The current rules already permit a blackout notice to be provided as soon as administratively practical when an event that is outside the reasonable control of the plan administrator and/or fiduciary occurs. The notice provides that the COVID-19 pandemic is such an event, permitting the blackout notice to be provided as soon as reasonably practicable, and it eliminates the requirement that a plan fiduciary certify that the event was outside the reasonable control of the plan administrator and/or fiduciary.

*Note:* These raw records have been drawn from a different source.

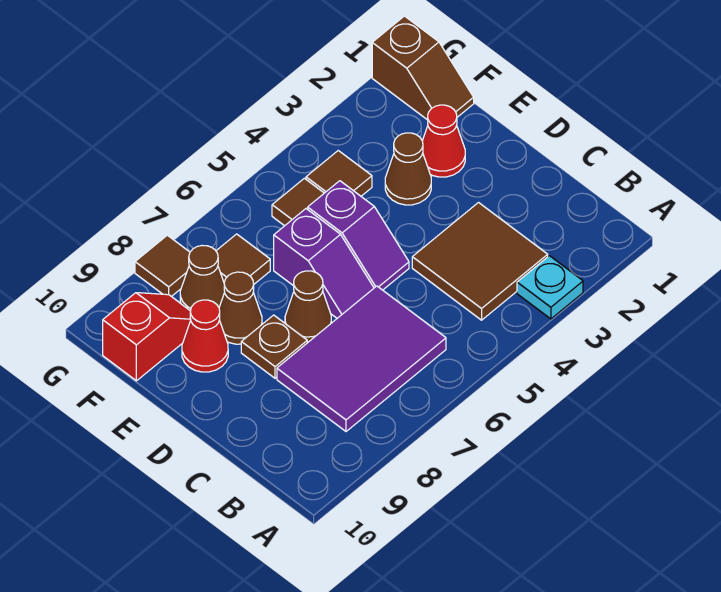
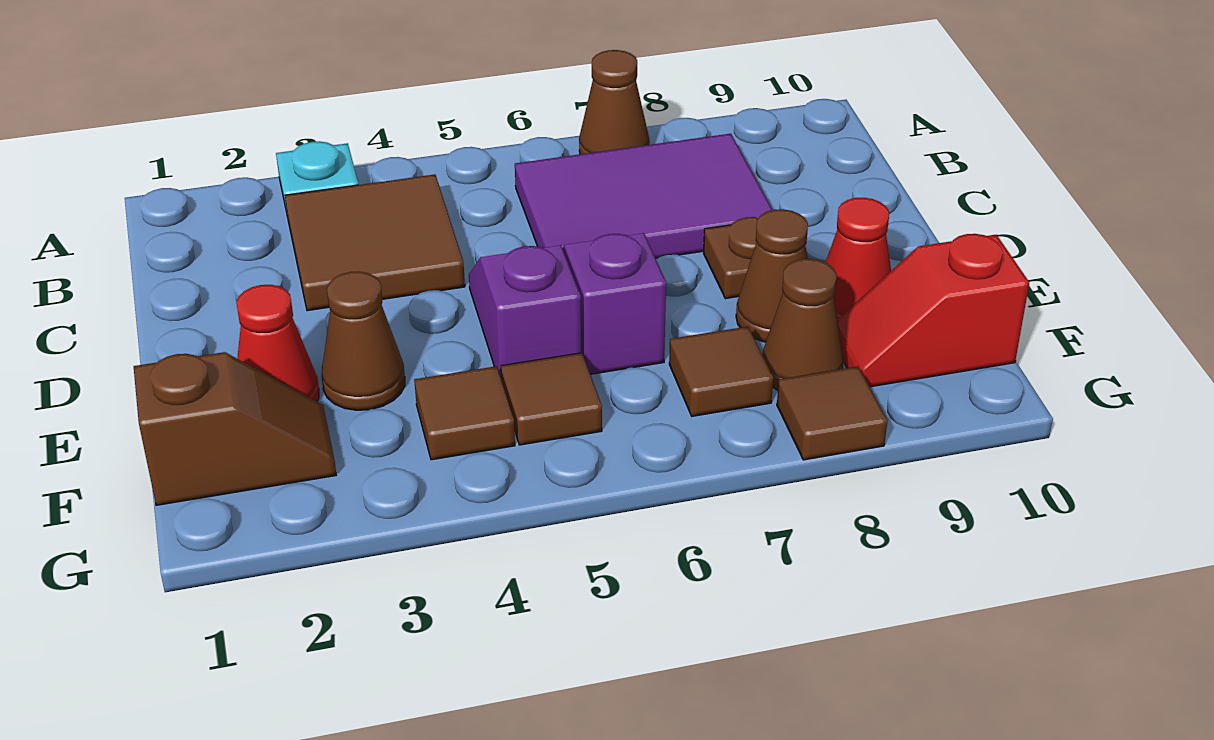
brown 1x1 cone [285,271,331,343] -> brown 1x1 cone moved to [579,50,650,154]
brown 1x2 slope [372,16,474,120] -> brown 1x2 slope turned to [134,352,336,505]

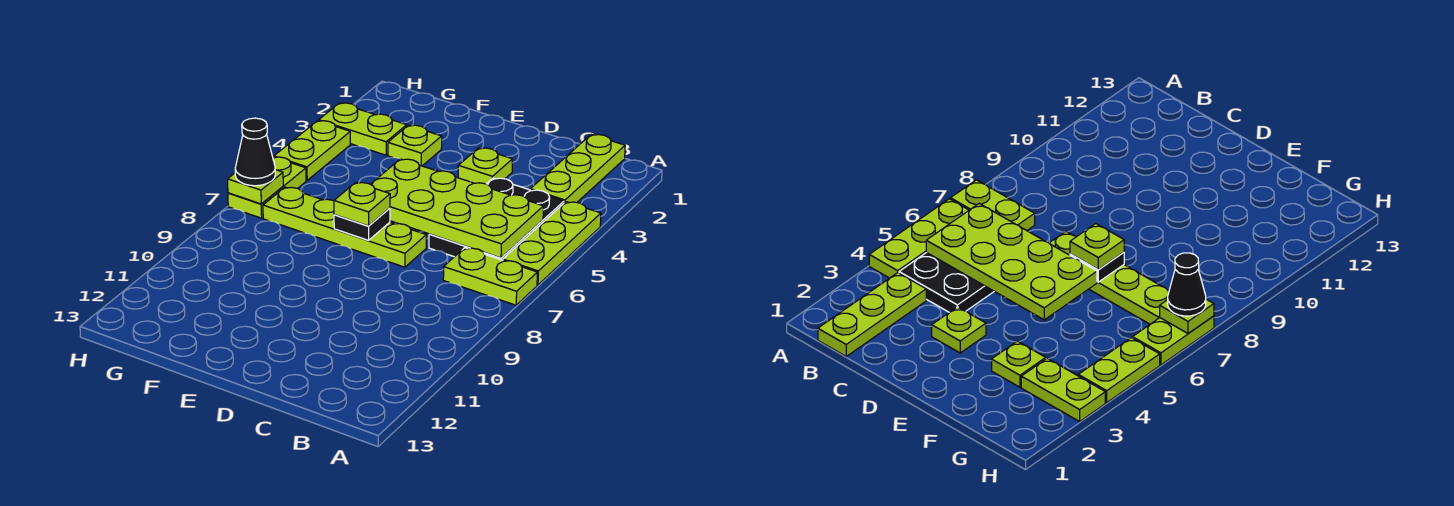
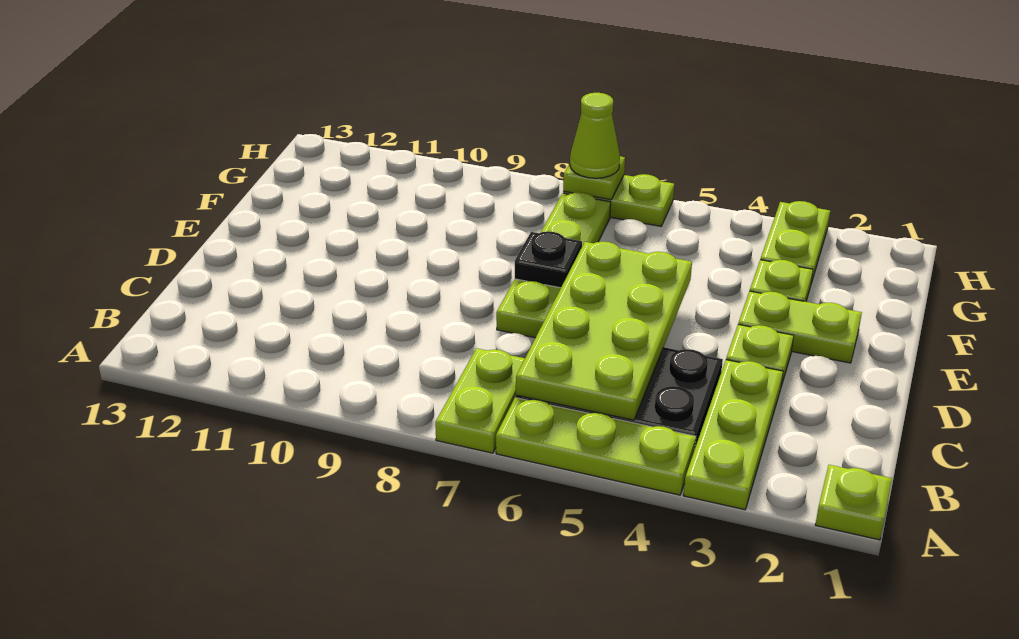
lime 1x3 plate [530,135,625,203] -> lime 1x3 plate turned to [683,360,783,510]
lime 1x1 plate [334,182,390,226] -> lime 1x1 plate moved to [815,465,892,540]
lime 1x2 plate [274,121,350,180] -> lime 1x2 plate moved to [738,291,862,363]
black 1x1 cone [235,118,275,186] -> lime 1x1 cone [570,93,620,178]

Loan, distribution, and contribution provisions for businesses affected by COVID-19
EBSA's notice provides additional relief to businesses affected by the COVID-19 pandemic.
Loans and distributions
Plans that fail to follow certain loan and distribution verification procedures will not be considered to be in breach if:
- the failure is solely attributable to the COVID-19 pandemic,
- the plan administrator makes a “good faith diligent effort” to adhere to the plan’s requirements, and
- the plan administrator makes a reasonable effort to gather the missing documentation as soon as reasonably practicable after the issuance of such loan and/or distribution.
Note that the relief provided extends only to procedures and requirements subject to the DOL’s jurisdiction. The notice does not provide relief to requirements that are subject to IRS oversight; for example, spousal consent must continue to be obtained when required.
Contributions and loan repayments
To the extent that there is a temporary delay in remitting participant contributions and loan repayments to the plan’s trustee that results solely from the impact of the COVID-19 pandemic, the DOL will not consider such a delay to cause a prohibited transaction. If, however, your business is not affected by the COVID-19 pandemic, you do not have an extension of time to remit participant contributions and loan repayments.
CARES Act loan provisions
The notice confirms that the DOL will not enforce its requirement that certain loans be adequately secured (usually by 50% of a participant’s account balance) and be repaid on a reasonably equivalent basis. This is true only for loans taken by qualified individuals under the CARES Act (which, temporarily—through September 22, 2020—increases the loan limit to the lesser of $100,000 or 100% of a participant’s account balance and suspends loan repayments due before December 31, 2020).
EBSA covers a lot of ground with its COVID-19 relief
The wide-ranging relief outlined in EBSA Notice 2020-01 is intended to make it easier for businesses affected by COVID-19 to satisfy the requirements of their ERISA retirement plans. Although the relief provided by the notice is available—if needed—to satisfy the fiduciary duties of prudence and loyalty and the exclusive benefit rule, it’s up to plan fiduciaries to determine whether the relief provided by the notice is actually necessary for their particular circumstances.
The content of this document is for general information only and is believed to be accurate and reliable as of the posting date, but may be subject to change. It is not intended to provide investment, tax, plan design, or legal advice (unless otherwise indicated). Please consult your own independent advisor as to any investment, tax, or legal statements made herein.